# Source information
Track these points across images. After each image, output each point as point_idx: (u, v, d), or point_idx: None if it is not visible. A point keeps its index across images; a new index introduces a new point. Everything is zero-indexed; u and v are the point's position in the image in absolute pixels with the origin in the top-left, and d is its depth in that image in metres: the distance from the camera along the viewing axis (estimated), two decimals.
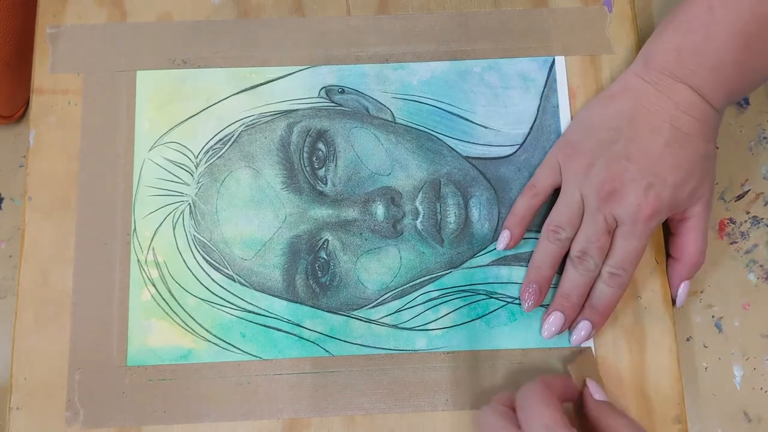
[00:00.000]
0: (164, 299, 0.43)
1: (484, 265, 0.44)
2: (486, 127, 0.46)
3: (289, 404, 0.42)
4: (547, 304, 0.43)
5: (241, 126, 0.46)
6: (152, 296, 0.43)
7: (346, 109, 0.46)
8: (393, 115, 0.46)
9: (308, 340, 0.43)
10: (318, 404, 0.42)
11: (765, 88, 0.49)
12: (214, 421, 0.42)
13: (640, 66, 0.43)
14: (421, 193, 0.45)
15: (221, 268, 0.44)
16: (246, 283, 0.44)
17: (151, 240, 0.44)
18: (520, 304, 0.44)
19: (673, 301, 0.44)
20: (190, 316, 0.43)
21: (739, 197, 0.47)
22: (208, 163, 0.45)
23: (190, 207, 0.45)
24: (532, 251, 0.44)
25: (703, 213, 0.42)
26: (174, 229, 0.44)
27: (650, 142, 0.41)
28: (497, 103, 0.47)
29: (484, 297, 0.44)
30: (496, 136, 0.46)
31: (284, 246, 0.44)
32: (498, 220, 0.45)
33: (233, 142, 0.46)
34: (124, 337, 0.43)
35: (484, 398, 0.42)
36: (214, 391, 0.42)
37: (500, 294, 0.44)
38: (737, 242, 0.47)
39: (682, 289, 0.43)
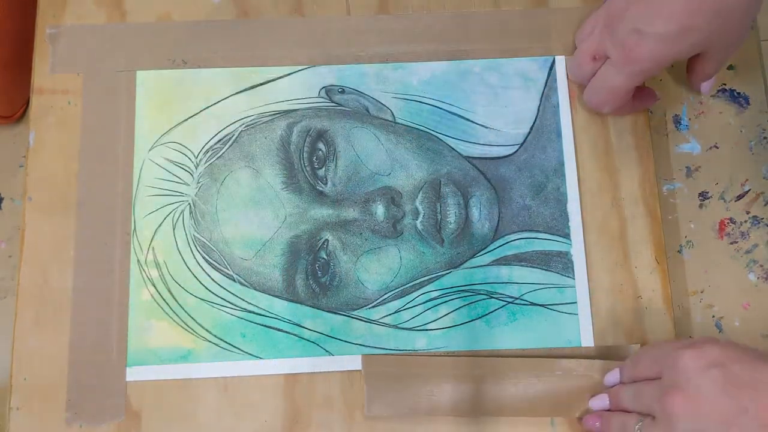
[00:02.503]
0: (164, 299, 0.43)
1: (484, 265, 0.44)
2: (486, 127, 0.46)
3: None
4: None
5: (241, 126, 0.46)
6: (152, 296, 0.43)
7: (346, 109, 0.46)
8: (393, 115, 0.46)
9: (308, 340, 0.43)
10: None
11: (765, 88, 0.49)
12: (214, 421, 0.42)
13: None
14: (421, 192, 0.45)
15: (221, 268, 0.44)
16: (246, 283, 0.44)
17: (151, 240, 0.44)
18: (519, 304, 0.44)
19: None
20: (190, 316, 0.43)
21: (739, 197, 0.47)
22: (208, 163, 0.45)
23: (190, 207, 0.45)
24: (532, 251, 0.44)
25: (711, 55, 0.41)
26: (174, 229, 0.44)
27: None
28: (497, 103, 0.47)
29: (484, 297, 0.44)
30: (496, 136, 0.46)
31: (284, 246, 0.44)
32: (498, 220, 0.45)
33: (233, 142, 0.45)
34: (124, 337, 0.43)
35: (484, 398, 0.42)
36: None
37: (500, 294, 0.44)
38: (737, 242, 0.47)
39: (703, 86, 0.44)
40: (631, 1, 0.39)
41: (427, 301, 0.44)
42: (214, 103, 0.46)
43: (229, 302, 0.43)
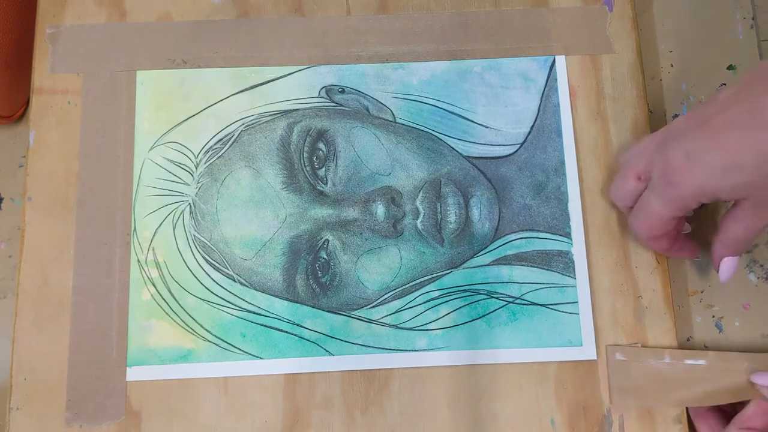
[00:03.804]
0: (164, 299, 0.43)
1: (485, 265, 0.44)
2: (486, 127, 0.46)
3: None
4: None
5: (241, 126, 0.46)
6: (152, 296, 0.43)
7: (347, 108, 0.46)
8: (393, 114, 0.46)
9: (308, 340, 0.43)
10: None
11: None
12: (214, 421, 0.42)
13: None
14: (421, 192, 0.45)
15: (221, 268, 0.44)
16: (246, 283, 0.44)
17: (151, 240, 0.44)
18: (520, 303, 0.44)
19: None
20: (190, 316, 0.43)
21: None
22: (208, 163, 0.45)
23: (190, 207, 0.45)
24: (533, 251, 0.44)
25: (749, 210, 0.38)
26: (174, 229, 0.44)
27: (718, 114, 0.36)
28: (498, 103, 0.47)
29: (485, 297, 0.44)
30: (496, 136, 0.46)
31: (284, 246, 0.44)
32: (498, 220, 0.45)
33: (233, 142, 0.46)
34: (124, 337, 0.43)
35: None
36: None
37: (501, 294, 0.44)
38: None
39: (723, 265, 0.41)
40: (690, 126, 0.38)
41: (427, 301, 0.44)
42: (214, 103, 0.46)
43: (229, 302, 0.43)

# Directions
With the pictures removed, return the full listing exactly as given.

# Task solution
Track these points across images. After each image, output each point as point_idx: (u, v, d), or point_idx: None if it is not visible. A point keeps its index across images; a new index introduces a new point. Everything is zero-indexed; u and v are the point's position in the image in absolute pixels with the origin in the top-left, and d is its depth in that image in metres: the distance from the camera along the viewing axis (estimated), two decimals.
[00:00.000]
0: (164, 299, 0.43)
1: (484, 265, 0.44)
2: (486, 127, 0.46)
3: (289, 404, 0.42)
4: (547, 304, 0.43)
5: (241, 126, 0.46)
6: (152, 296, 0.43)
7: (346, 109, 0.46)
8: (393, 115, 0.46)
9: (308, 340, 0.43)
10: (318, 404, 0.42)
11: (765, 88, 0.49)
12: (214, 421, 0.42)
13: (640, 66, 0.43)
14: (421, 193, 0.45)
15: (221, 268, 0.44)
16: (246, 283, 0.44)
17: (151, 240, 0.44)
18: (520, 304, 0.44)
19: (673, 301, 0.44)
20: (190, 316, 0.43)
21: (739, 197, 0.47)
22: (208, 163, 0.45)
23: (190, 207, 0.45)
24: (532, 251, 0.44)
25: (703, 213, 0.42)
26: (174, 229, 0.44)
27: (650, 142, 0.41)
28: (497, 103, 0.47)
29: (484, 297, 0.44)
30: (496, 136, 0.46)
31: (284, 246, 0.44)
32: (498, 220, 0.45)
33: (233, 142, 0.46)
34: (124, 337, 0.43)
35: (484, 398, 0.42)
36: (214, 391, 0.42)
37: (500, 294, 0.44)
38: (737, 242, 0.47)
39: (682, 289, 0.43)
[00:02.503]
0: (164, 299, 0.43)
1: (484, 265, 0.44)
2: (486, 127, 0.46)
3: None
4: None
5: (241, 126, 0.46)
6: (152, 296, 0.43)
7: (346, 109, 0.46)
8: (393, 115, 0.46)
9: (308, 340, 0.43)
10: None
11: (765, 88, 0.49)
12: (214, 421, 0.42)
13: None
14: (421, 192, 0.45)
15: (221, 268, 0.44)
16: (246, 283, 0.44)
17: (151, 240, 0.44)
18: (519, 304, 0.44)
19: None
20: (190, 316, 0.43)
21: (739, 197, 0.47)
22: (208, 163, 0.45)
23: (190, 207, 0.45)
24: (532, 251, 0.44)
25: (711, 55, 0.41)
26: (174, 229, 0.44)
27: None
28: (497, 103, 0.47)
29: (484, 297, 0.44)
30: (496, 136, 0.46)
31: (284, 246, 0.44)
32: (498, 220, 0.45)
33: (233, 142, 0.45)
34: (124, 337, 0.43)
35: (484, 398, 0.42)
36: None
37: (500, 294, 0.44)
38: (737, 242, 0.47)
39: (703, 86, 0.44)
40: (631, 1, 0.39)
41: (427, 301, 0.44)
42: (214, 103, 0.46)
43: (229, 302, 0.43)
[00:03.804]
0: (164, 299, 0.43)
1: (485, 265, 0.44)
2: (486, 127, 0.46)
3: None
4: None
5: (241, 126, 0.46)
6: (152, 296, 0.43)
7: (347, 108, 0.46)
8: (393, 114, 0.46)
9: (308, 340, 0.43)
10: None
11: None
12: (214, 421, 0.42)
13: None
14: (421, 192, 0.45)
15: (221, 268, 0.44)
16: (246, 283, 0.44)
17: (151, 240, 0.44)
18: (520, 303, 0.44)
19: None
20: (190, 316, 0.43)
21: None
22: (208, 163, 0.45)
23: (190, 207, 0.45)
24: (533, 251, 0.44)
25: (749, 210, 0.38)
26: (174, 229, 0.44)
27: (718, 114, 0.36)
28: (498, 103, 0.47)
29: (485, 297, 0.44)
30: (496, 136, 0.46)
31: (284, 246, 0.44)
32: (498, 220, 0.45)
33: (233, 142, 0.46)
34: (124, 337, 0.43)
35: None
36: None
37: (501, 294, 0.44)
38: None
39: (723, 265, 0.41)
40: (690, 126, 0.38)
41: (427, 301, 0.44)
42: (214, 103, 0.46)
43: (229, 302, 0.43)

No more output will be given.